Márcia Lage
50emais
Quebrei o mindinho do meu pé esquerdo. E foi por justa causa.
Desci o escorregador com dois sobrinhos-netos na frente e dois atrás.
Fui “sanduichada” no meio do caminho e meu dedo virou-se todo para trás.
Não senti dor do outro mundo. Coloquei gelo, passei Tiger Balm, a mágica pomada indiana da qual não me separo e toquei a vida.
Estava no campo, em local sem recursos médicos. Não poderia dirigir até um Pronto Socorro.
Então, segui fazendo o que tinha de fazer: restaurar um jardim imenso nesse sítio e, depois, construir um viveiro e uma fossa de bananeiras num outro sítio, em Conservatória, a terra das serestas no Rio de Janeiro.
Fiquei limitada, claro. Não podia calçar botas e nem subir os altos pastos, onde, desde a pandemia, trabalho no reflorestamento e na implantação de um sistema produtivo de bananas, nas terras pisoteadas e enfraquecidas pelo gado.
Fiquei 15 dias com o pé roxo, inchado, doendinho, dedos imundos no chinelo havaianas, mancando um pouco, mas fazendo o que tinha que fazer.
Final do dia punha o pé esquerdo numa bacia de água quente, com sal grosso e óleo de alecrim. Depois passava pomada para contusão, até poder chegar a um hospital ortopédico, numa cidade grande.
O médico pediu uma radiografia e falou: “A senhora quebrou o mindinho. Agora é só enfaixar e esperar. Vai poder calçar de novo” .
– Quebrou mesmo? Achei que havia só destroncado, porque não doeu demasiado. E dizem que quando quebra dói muito.
– É que a senhora é da roça. É forte! Brincou o médico, novinho como um sobrinho, me despachou rápido, com o pé enfaixado e uma receita de remédios para dor, que não precisei tomar.

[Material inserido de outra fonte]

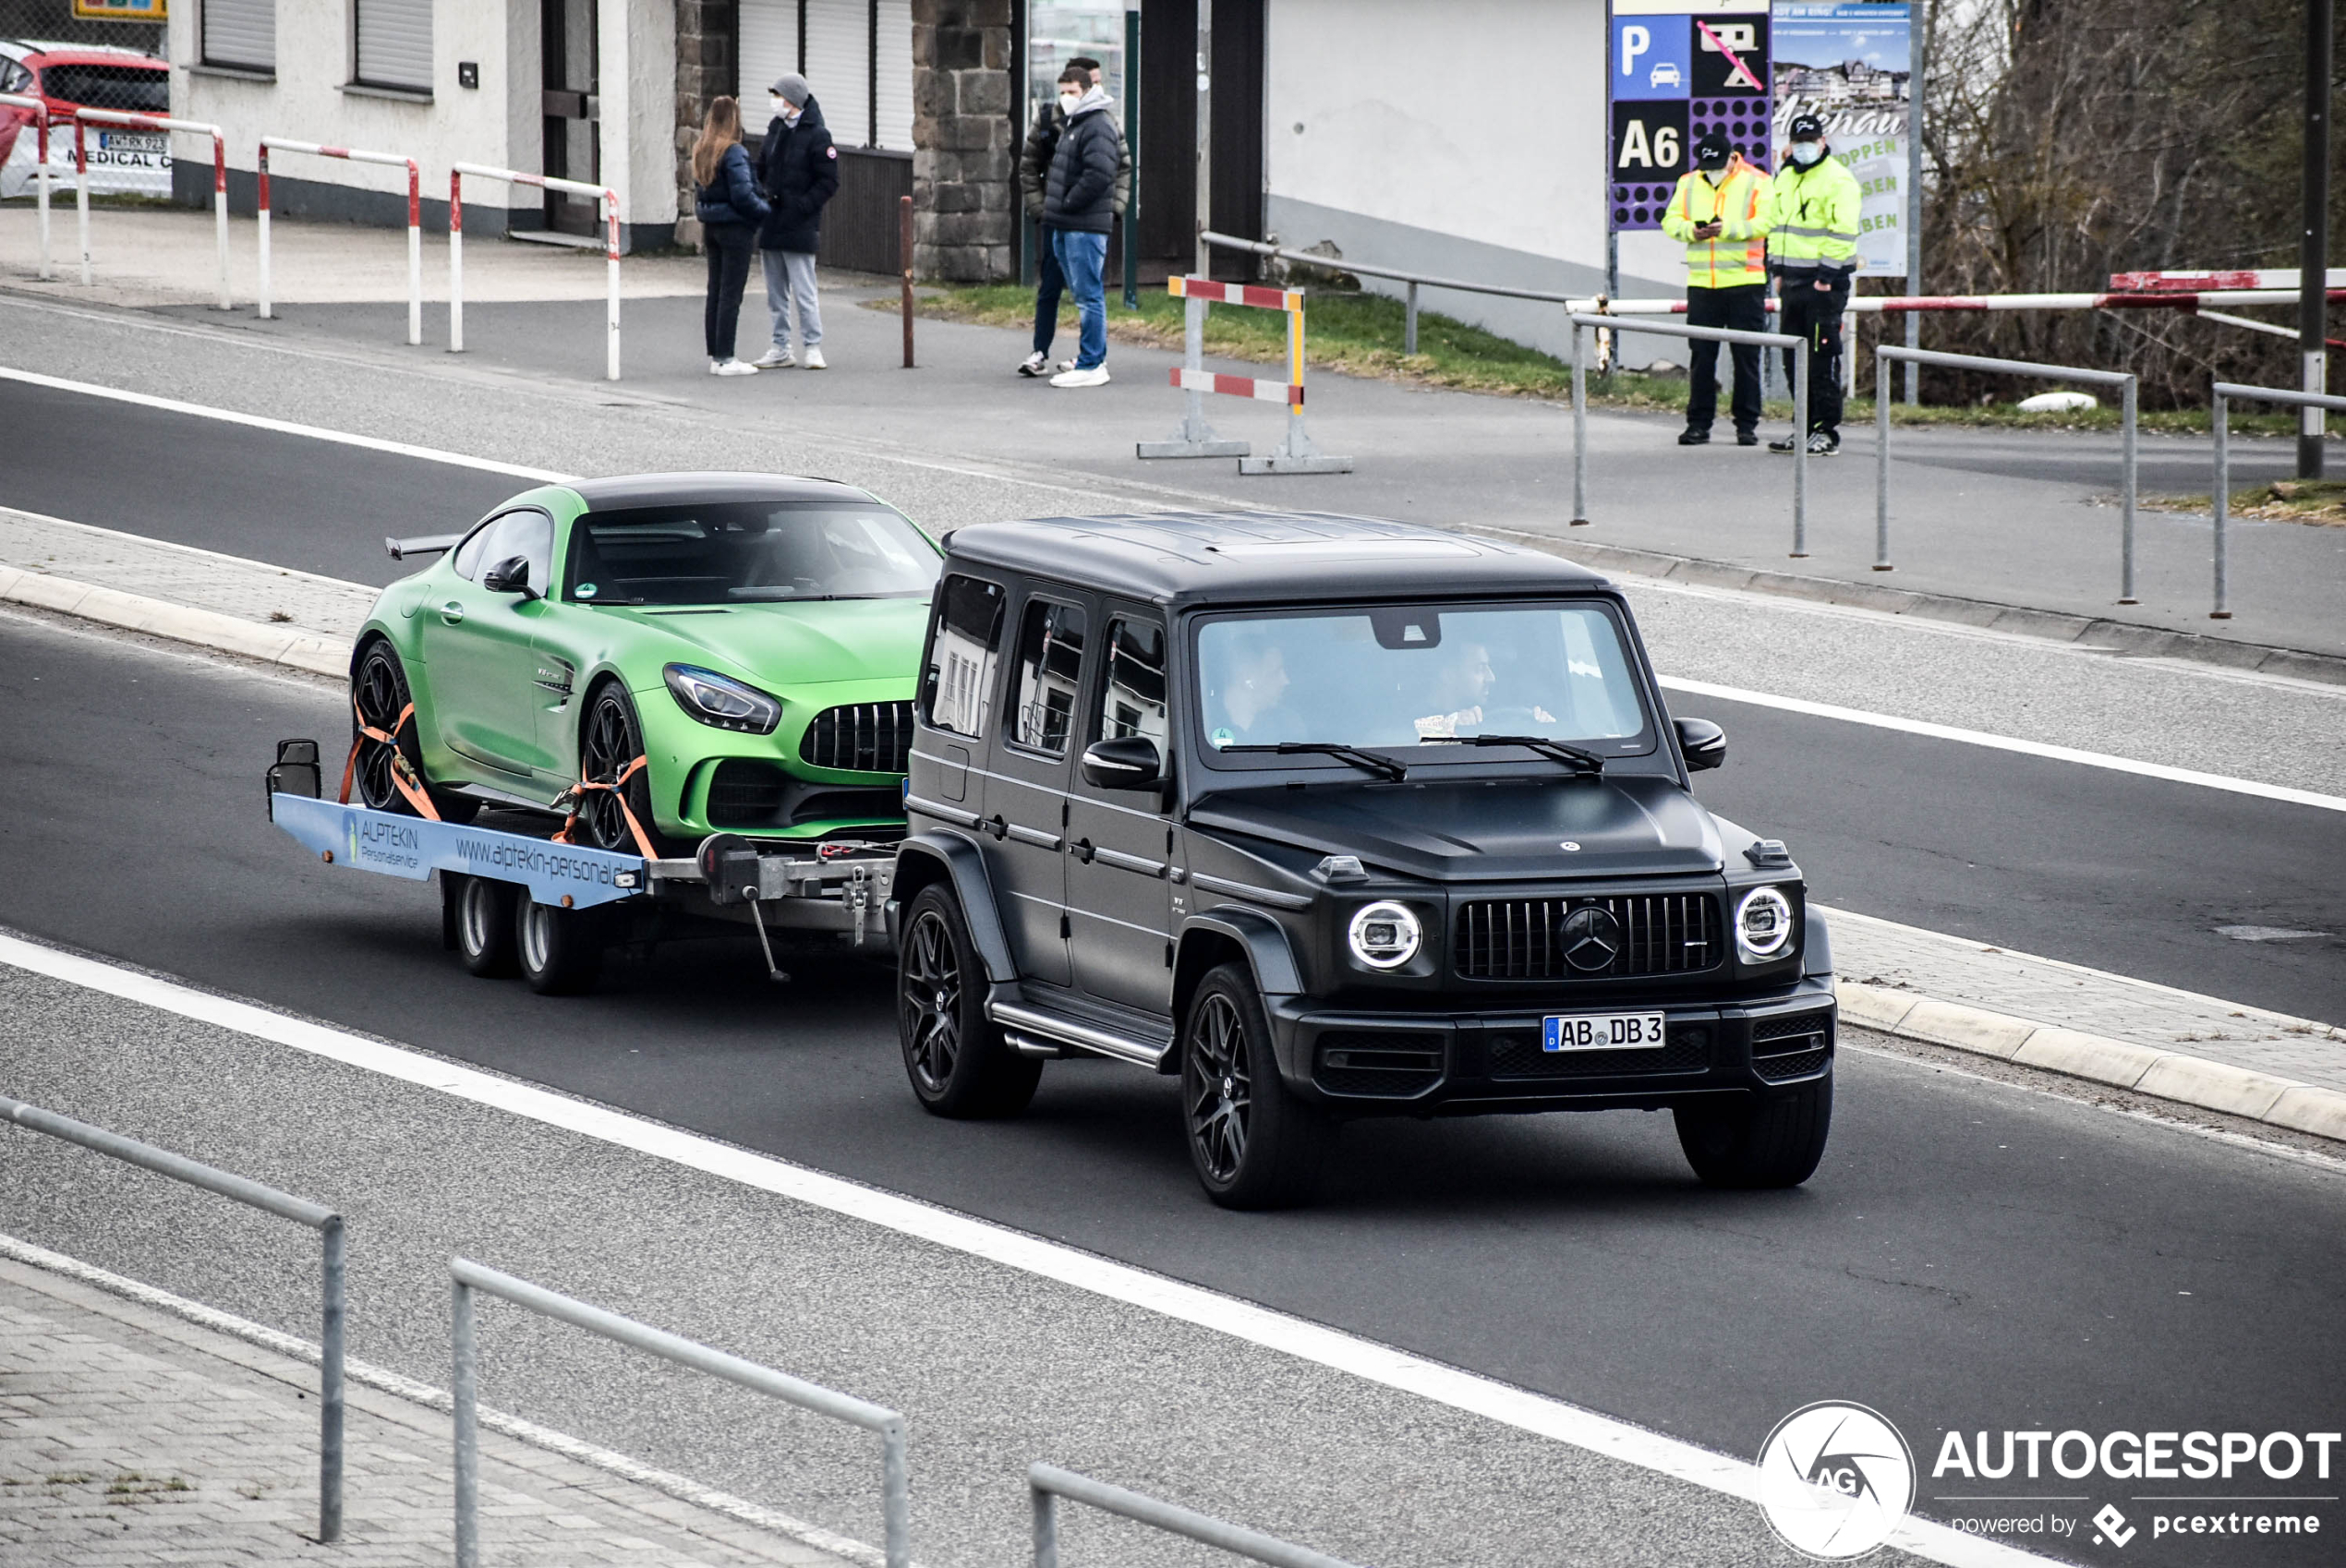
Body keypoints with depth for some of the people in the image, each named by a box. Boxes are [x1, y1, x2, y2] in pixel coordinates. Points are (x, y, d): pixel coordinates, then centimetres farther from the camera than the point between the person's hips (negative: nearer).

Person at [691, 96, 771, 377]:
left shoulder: (701, 152, 7)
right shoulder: (733, 153, -17)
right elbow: (743, 196, -19)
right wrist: (765, 210, -5)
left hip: (711, 226, 8)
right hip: (735, 228, -8)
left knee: (715, 293, 12)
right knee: (731, 295, -3)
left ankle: (715, 356, 15)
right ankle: (725, 359, -3)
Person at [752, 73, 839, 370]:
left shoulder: (816, 136, -9)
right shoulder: (775, 131, 12)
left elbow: (828, 183, -10)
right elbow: (761, 170, 19)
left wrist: (801, 206, -17)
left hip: (798, 228, -7)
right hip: (771, 224, 7)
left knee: (803, 291, -6)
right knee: (776, 293, 10)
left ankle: (813, 346, 1)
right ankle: (781, 349, 17)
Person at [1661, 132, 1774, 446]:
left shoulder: (1755, 182, -1)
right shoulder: (1688, 184, 12)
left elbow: (1765, 222, -11)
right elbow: (1670, 220, 9)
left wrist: (1728, 229, -22)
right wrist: (1691, 230, -12)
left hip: (1745, 282, -3)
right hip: (1701, 283, 3)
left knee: (1746, 356, 2)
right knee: (1701, 356, 4)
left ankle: (1747, 424, 8)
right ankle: (1699, 423, 9)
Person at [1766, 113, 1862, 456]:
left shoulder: (1838, 180, -10)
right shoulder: (1786, 180, 16)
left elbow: (1843, 232, -15)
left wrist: (1827, 275, -18)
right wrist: (1778, 269, 17)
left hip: (1824, 282, -8)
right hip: (1793, 281, 8)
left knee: (1823, 357, -7)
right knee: (1793, 358, 10)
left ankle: (1827, 431, -4)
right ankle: (1805, 427, 18)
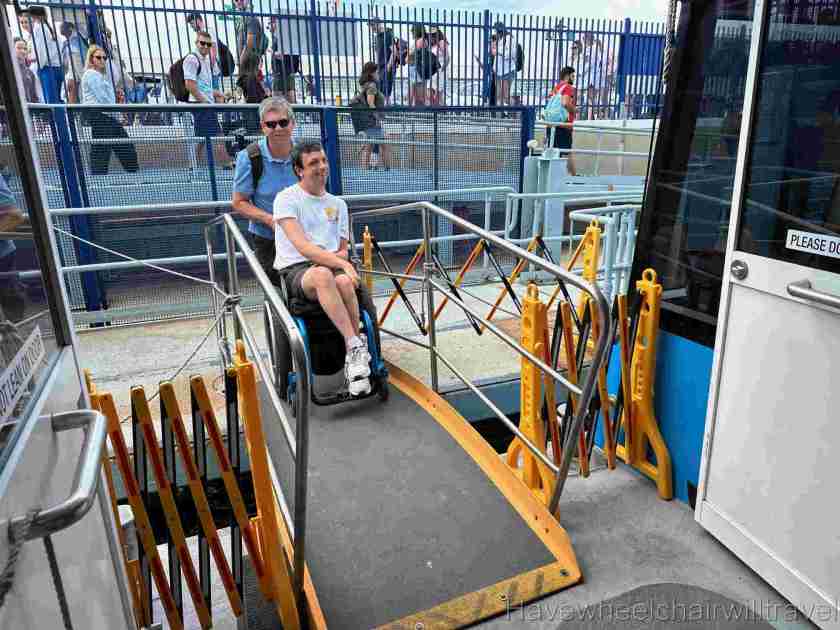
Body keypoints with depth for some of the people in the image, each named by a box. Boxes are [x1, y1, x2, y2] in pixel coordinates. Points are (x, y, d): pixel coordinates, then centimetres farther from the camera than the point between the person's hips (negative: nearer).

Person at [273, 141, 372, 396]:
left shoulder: (338, 204, 19)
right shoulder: (287, 199, 1)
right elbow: (302, 246, -13)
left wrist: (337, 258, -5)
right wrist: (341, 263, -23)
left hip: (332, 267, 4)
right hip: (295, 270, -3)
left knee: (344, 282, -35)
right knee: (323, 275, -40)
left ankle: (354, 357, -23)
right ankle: (356, 346, -38)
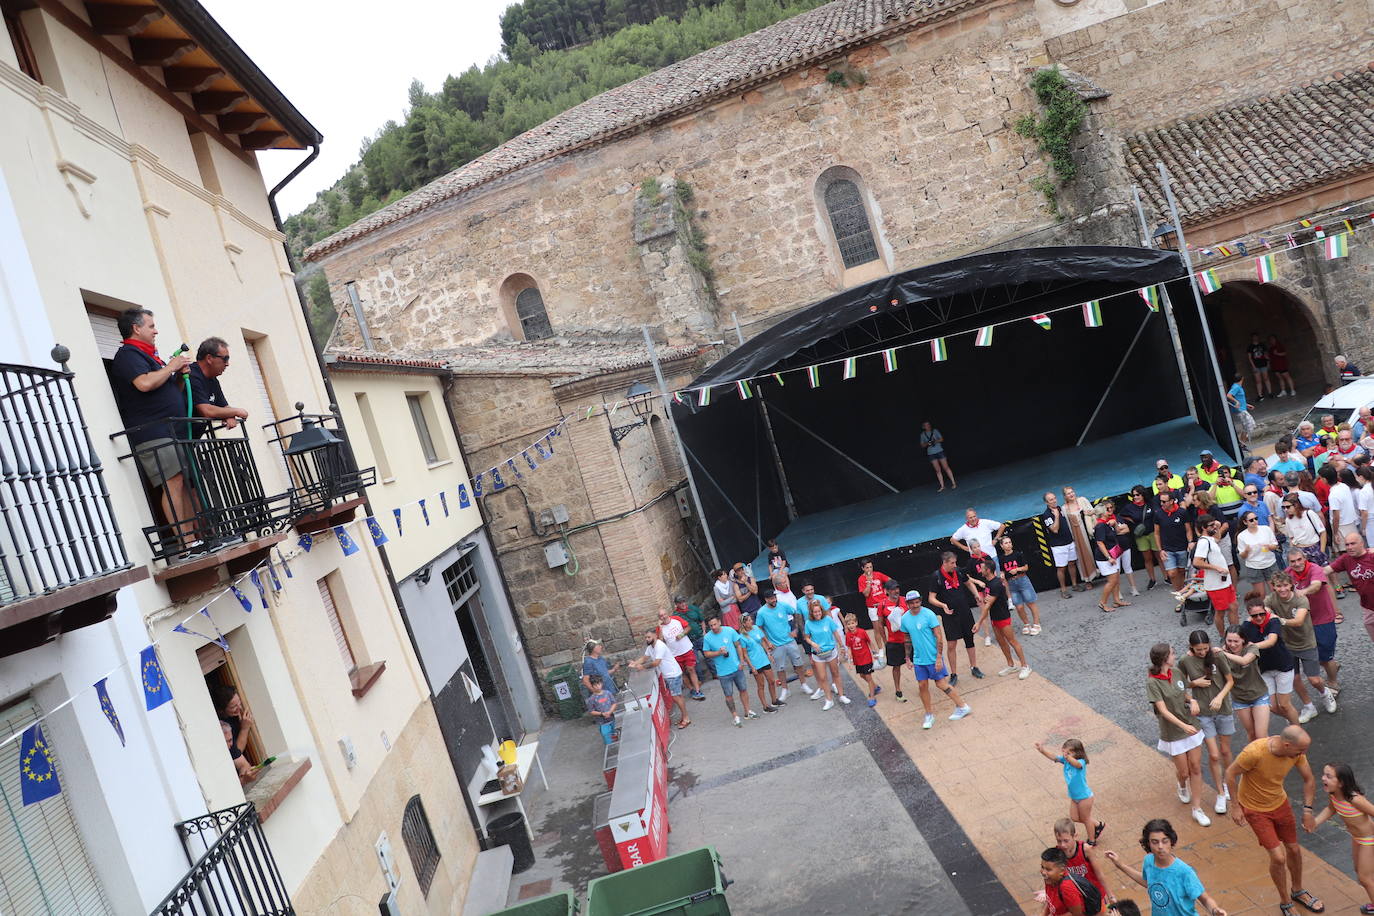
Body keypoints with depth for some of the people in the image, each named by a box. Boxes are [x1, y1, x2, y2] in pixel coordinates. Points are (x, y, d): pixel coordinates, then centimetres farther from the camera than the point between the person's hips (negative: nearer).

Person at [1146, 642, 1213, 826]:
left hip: (1192, 727, 5)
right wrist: (1183, 726, -35)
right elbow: (1163, 710, -24)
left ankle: (1197, 809, 16)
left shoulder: (1177, 673, -1)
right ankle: (1182, 786, 44)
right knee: (1183, 772, 8)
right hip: (1173, 733, -5)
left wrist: (1192, 700, -7)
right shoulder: (1152, 682, -20)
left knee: (1196, 768, 6)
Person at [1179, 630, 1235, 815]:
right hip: (1203, 712, -1)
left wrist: (1220, 697, -18)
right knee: (1214, 755, -2)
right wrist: (1195, 683, -15)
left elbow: (1230, 681, -3)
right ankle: (1220, 794, 14)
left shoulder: (1218, 656, -12)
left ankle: (1227, 782, 41)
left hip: (1223, 710, 1)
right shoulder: (1185, 662, -10)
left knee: (1225, 751, 15)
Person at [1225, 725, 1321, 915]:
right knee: (1278, 857, -6)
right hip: (1255, 809, -5)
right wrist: (1235, 806, -16)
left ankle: (1297, 891, 46)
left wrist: (1307, 811, -6)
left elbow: (1309, 780, -1)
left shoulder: (1296, 751, -19)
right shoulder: (1255, 752, -37)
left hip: (1280, 803, 6)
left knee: (1294, 850, 18)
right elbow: (1230, 773, -22)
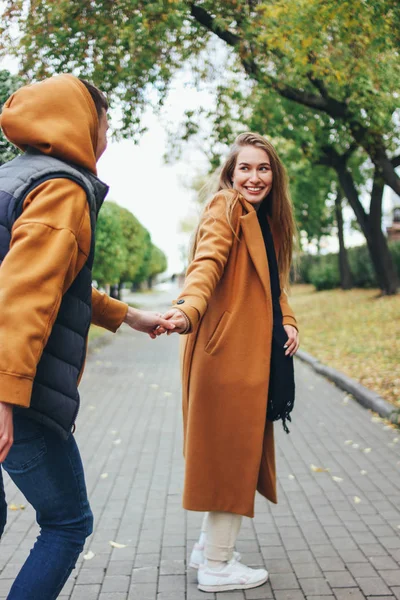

É a terceira vez que meus pés me alegram com sua força óssea.
Aos 9 anos de idade saltei de uma ponte para um banco de areia, algo assim de três metros de altura.
Doeu até a alma o impacto com a areia grossa. Mas não quebrei nada.
Só fiquei andando meio troncha por uns 15 dias, no sufoco de “vai ali na venda e volta
num pé só’, e eu guardando segredo da peraltice, para não apanhar.
Depois disso, nada.
Até que aos 60 fui virar o colchão ortopédico de uma cama e ele me caiu sobre o peito do pé direito. Isso doeu muito.
O médico do Pronto Socorro constatou que nenhum osso havia se quebrado. Foi só uma baita luxação.
A pisada voltou ao normal com os escalda-pés de ervas e uma bota de argila que fazia antes de dormir, amarrando um saco plástico sobre o emplastro, para não sujar os lençóis.
Agora fiz o mesmo e o meu pé esquerdo está totalmente recuperado.
O que eu quero dizer sobre isso? Que a vida no campo fortalece os ossos. Que um pouco de medicina caseira ajuda na recuperação de pequenos traumas, físicos e emocionais.
E que é uma alegria sem tamanho chegar aos 68 anos com apenas um dedinho quebrado. Prontamente recuperado sem maiores dramas.
Todo sertanejo é um forte.
A sertaneja que mora em mim me protege.